Jefferson kleidete den Kampf damit in die universelle Sprache einer Präambel und versuchte so, die zersplitterten Amerikaner durch eine gemeinsame Vision von einem besseren Leben zu inspirieren – und zu einen. Auf diese Weise trug er auch dazu bei, aus regionalen Widerstandsbewegungen eine gemeinsame nationale Mission zu bilden. In der Unabhängigkeitserklärung ist es so formuliert: »Aber wenn eine lange Reihe von Missbräuchen und Übergriffen, die stets das gleiche Ziel verfolgen, die Absicht erkennen lässt, [die Menschen] absolutem Despotismus zu unterwerfen, so ist es ihr Recht, ist es ihre Pflicht, eine solche Regierung zu beseitigen und neue Garanten für ihre künftige Sicherheit einzusetzen.«

Die Unabhängigkeitserklärung und die amerikanische Armee

Diese psychologische Verschiebung war vor allem ausschlaggebend für die einfachen Soldaten der Kontinentalarmee. Deshalb befahl Washington am 9. Juli 1776, seinen Truppen in New York die Unabhängigkeitserklärung vorzutragen. Sein Ziel dahinter: die Männer für die bevorstehende Auseinandersetzung anzuspornen.

Die öffentliche Ansprache sollte das Wesen ihres Wehrdienstes verändern. Sie galten nicht länger als illoyale Untertanen, die sich gegen einen legitimen Souverän auflehnten, sondern als Soldaten einer neuen Nation, die ihr eigenes Land verteidigten. Durch Jeffersons Worte und Washingtons Ansprache konnte die Unabhängigkeitserklärung Hingabe für ein neues politisches System entfachen und die amerikanischen Soldaten für eine Sache verpflichten, die längst noch nicht entschieden war. Washington tat seinen Truppen kund, er hoffe, »dieses wichtige Ereignis werde für jeden Offizier und Soldaten ein neuer Ansporn sein, mit Treue und Mut zu handeln – im Wissen, dass nun der Frieden und die Sicherheit seines Landes (unter Gott) allein vom Erfolg unserer Waffen abhängen«.

Amerikas erste Kriegserklärung stärkte die Truppenmoral zu einem entscheidenden Zeitpunkt im Konflikt mit den Briten. Im Sommer 1776 stand die Kontinentalarmee der größten Expeditionsstreitmacht der britischen Geschichte gegenüber. Washingtons Truppen bestanden aus etwa 19 000 Milizionären. Die britische Armee hingegen verfügte über die Royal Navy. Washington hatte nur minimale Unterstützung zur See. Die Landung der ersten Wellen hessischer Söldner – deutscher Hilfstruppen unter britischem Befehl – im Juli 1776 bestärkte nur die Entschlossenheit der Amerikaner, auch ihrerseits Militärverbündete im Ausland zu suchen.

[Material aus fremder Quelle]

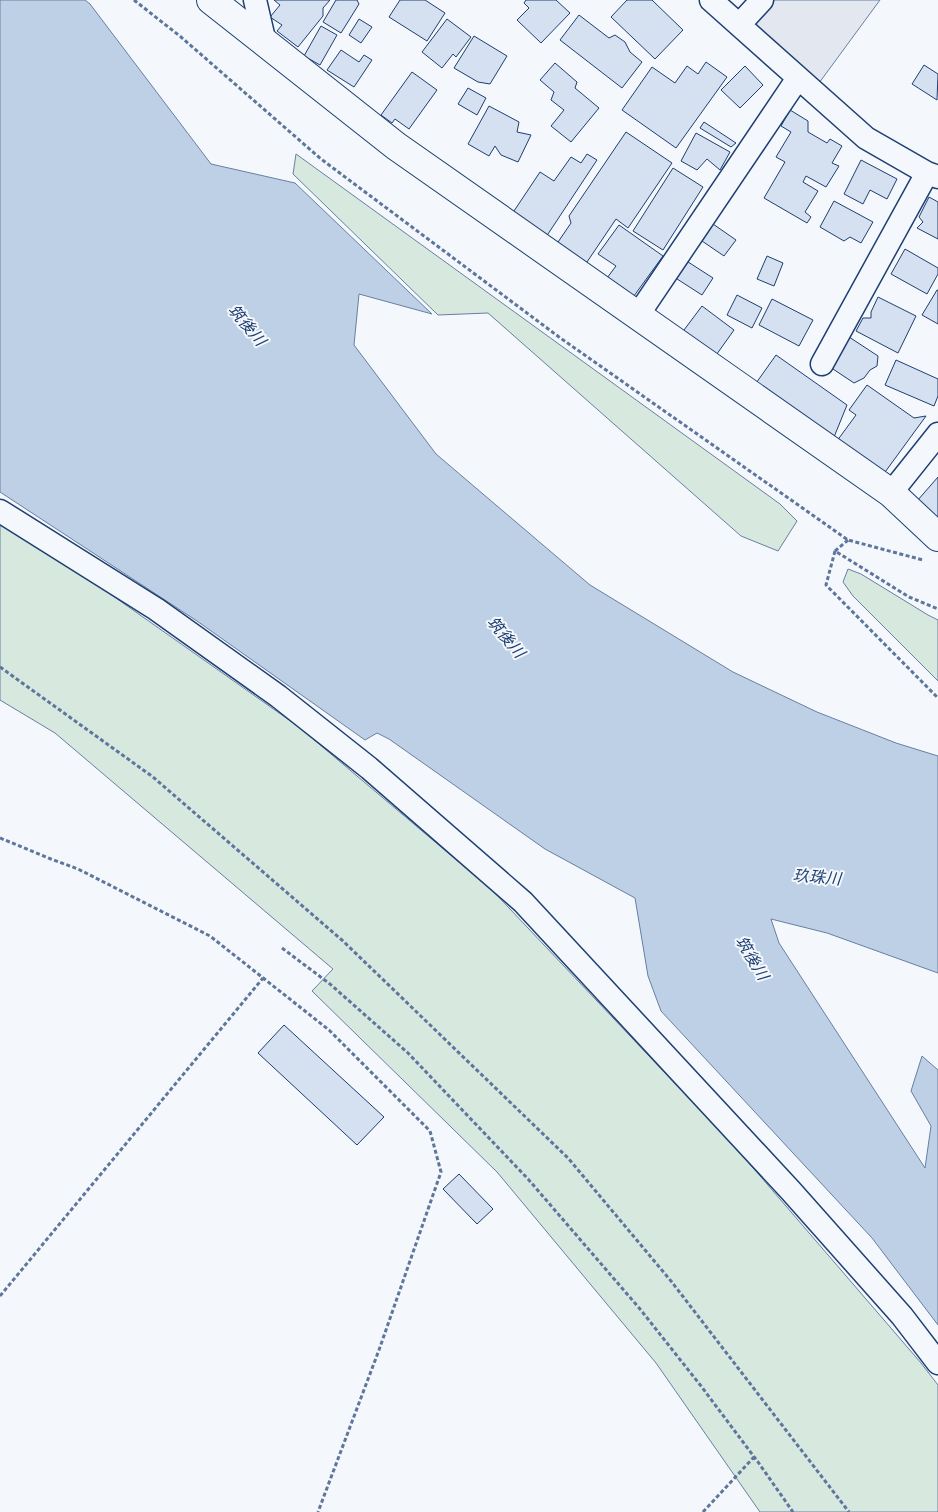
<svg xmlns="http://www.w3.org/2000/svg" width="938" height="1512" font-family="Montserrat,'Noto Sans JP',sans-serif">
<style>
.green{fill:#d7e8df;stroke:#687fa3}
.parking{fill:#e3e8f0;stroke:#687fa3}
.water{fill:#bed0e5;stroke:#687fa3}
.building{fill:#d5e0f0;stroke:#1d3f73}
.lines{fill:none;stroke-linecap:round;stroke-linejoin:round}
.minor-casing{stroke:#1d3f73;stroke-width:25}
.tertiary-casing{stroke:#1d3f73;stroke-width:30}
.path{stroke:#5e769c;stroke-width:3;stroke-dasharray:4 2.5;stroke-linecap:butt}
.minor{stroke:#f4f7fb;stroke-width:22}
.tertiary{stroke:#f4f7fb;stroke-width:28}
.labels{text-anchor:middle;dominant-baseline:central;stroke-width:4;stroke-linejoin:round;paint-order:stroke}
.water-label{font-size:16px;font-style:italic;fill:#1d3f73;stroke:#f4f7fb}
</style>
<rect width="100%" height="100%" fill="#f4f7fb"/>
<path class="green" d="M296,154L780,504L797,521L778,551L741,536L488,313L438,315L293,174Z
M0,523L89,579L299,727L492,890L736,1148L921,1363L938,1385V1512H760L656,1363L497,1172L312,991L333,969L55,733L0,700Z
M848,569L861,574L928,615L938,620V681L853,596L843,582Z"/>
<path class="parking" d="M771,0H880L819,83L751,21Z"/>
<path class="water" d="M0,0H85L90,4L211,164L295,183L432,314L359,294L354,345L436,454L590,585L733,672L817,712L896,743L938,756V973L827,933L771,919L779,943L925,1168L931,1126L911,1091L922,1056L938,1070V1325L872,1238L661,1011L648,976L635,898L545,849L389,739L377,733L365,740L197,621L0,492Z"/>
<path class="building" d="M274,0H330L323,8V16L298,47L277,31L282,25L270,17L280,5Z
M336,0H357L359,4L341,33L323,22Z
M400,0H425L445,13L427,41L389,17Z
M526,0H556L570,13L541,43L517,20L529,8L524,3Z
M627,0H652L683,30L655,59L611,17Z
M579,15L609,38L615,35L625,42L630,52L642,62L622,88L560,40Z
M359,19L372,27L361,43L349,35Z
M447,19L471,37L456,57L453,54L442,68L422,52Z
M321,26L337,35L320,65L304,56Z
M474,36L507,56L490,84L478,82L454,68Z
M341,50L359,62L364,55L372,60L354,87L327,70Z
M706,62L727,77L676,148L622,110L652,67L675,83L687,66L698,74Z
M555,63L577,82L575,88L599,108L571,142L551,126L564,110L551,100L554,92L540,80Z
M924,65L938,74L937,100L912,84Z
M745,66L763,85L740,108L721,90Z
M412,72L437,90L409,129L395,119L392,123L381,115Z
M468,88L486,98L477,115L458,104Z
M489,106L519,122L517,132L531,135L518,162L501,155L495,146L489,156L468,144Z
M790,110L808,121V132L827,143L830,139L842,146L832,163L839,166L826,187L806,176L803,182L818,191L805,212L811,217L807,223L764,198L785,162L776,157L791,132L781,126Z
M704,122L736,143L731,147L700,128Z
M626,132L672,163L628,228L616,219L585,265L556,245L571,223L569,216Z
M696,133L730,152L720,170L707,159L697,170L681,161Z
M587,154L597,160L544,240L510,217L540,172L554,181L571,157L581,163Z
M861,160L897,179L887,199L870,190L863,204L844,194Z
M673,168L703,187L663,250L633,231Z
M929,197L938,202V239L917,228L923,222L919,217Z
M834,201L873,222L861,243L850,237L844,241L820,227Z
M713,224L736,240L724,256L702,241Z
M619,225L663,256L631,300L604,282L616,266L598,254Z
M905,249L938,268V274L927,294L891,274Z
M767,256L783,263L774,286L757,279Z
M685,260L713,278L702,295L674,277Z
M937,290H938V324L922,315Z
M737,295L762,308L752,328L727,315Z
M878,297L916,316L898,353L856,331L863,318H871V312Z
M772,299L813,320L799,346L759,325Z
M702,306L734,330L714,358L681,334Z
M843,333L878,356L877,366L870,370L864,378L854,383L824,363Z
M776,355L847,405L832,442L754,386Z
M896,360L938,379V396L934,406L885,385Z
M867,385L914,418L926,416L880,479L834,445L856,415L849,410Z
M938,477V520L917,501Z
M284,1025L384,1117L357,1145L258,1053Z
M459,1174L493,1209L477,1224L443,1189Z"/>
<g class="lines">
<g class="minor-casing">
<path id="minor" d="M255,0L265,43
M711,0L866,138L927,173L938,177
M739,25L762,0
M638,315L798,78
M822,364L927,173
M891,493L938,434
M0,511L156,609L278,696L369,768L523,902L791,1191L902,1316L938,1363"/>
</g>
<g class="tertiary-casing">
<path id="tertiary" d="M211,0L396,146L891,493L938,537"/>
</g>
<path class="path" d="M134,0L181,37L321,159L559,337L848,540L923,560
M848,540L835,551L909,597L938,609
M835,551L826,585L938,698
M0,667L153,777L343,941L568,1158L671,1281L849,1512
M0,838L51,859L78,869L210,936L329,1030L430,1131L441,1172L379,1350L318,1512
M282,948L330,984L408,1053L528,1179L640,1309L701,1386L758,1462L793,1512
M0,1296L263,978
M703,1512L754,1457"/>
<use href="#minor" class="minor"/>
<use href="#tertiary" class="tertiary"/>
</g>
<g class="labels">
<g class="water-label">
<text transform="translate(247 325) rotate(50)">筑後川</text>
<text transform="translate(506 637) rotate(50)">筑後川</text>
<text transform="translate(817 877) rotate(5)">玖珠川</text>
<text transform="translate(752 958) rotate(59)">筑後川</text>
</g>
</g>
</svg>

Die Amerikaner schmiedeten Allianzen

Die Unabhängigkeitserklärung half, ausländische Regierungen für die dringend benötigte Unterstützung der eigenen Kriegsanstrengungen zu gewinnen. Das vorrangige strategische Ziel der Erklärung war es, die Hauptrivalen Großbritanniens, die Monarchien der Bourbonen in Frankreich und Spanien, auf die eigene Seite zu bringen. Der Kontinentalkongress war sich bewusst, dass die noch jungen Vereinigten Staaten der britischen Militärmacht nicht standhalten konnten, ohne Lieferungen von Gold und Schießpulver aus Übersee zu erhalten, zusätzlich zu Kriegsschiffen, Seeleuten und Soldaten.

Thomas Jefferson |

John Trumbull porträtierte zahlreiche Menschen aus der Zeit des amerikanischen Unabhängigkeitskriegs. Das Bildnis von Thomas Jefferson malte er im Jahr 1788.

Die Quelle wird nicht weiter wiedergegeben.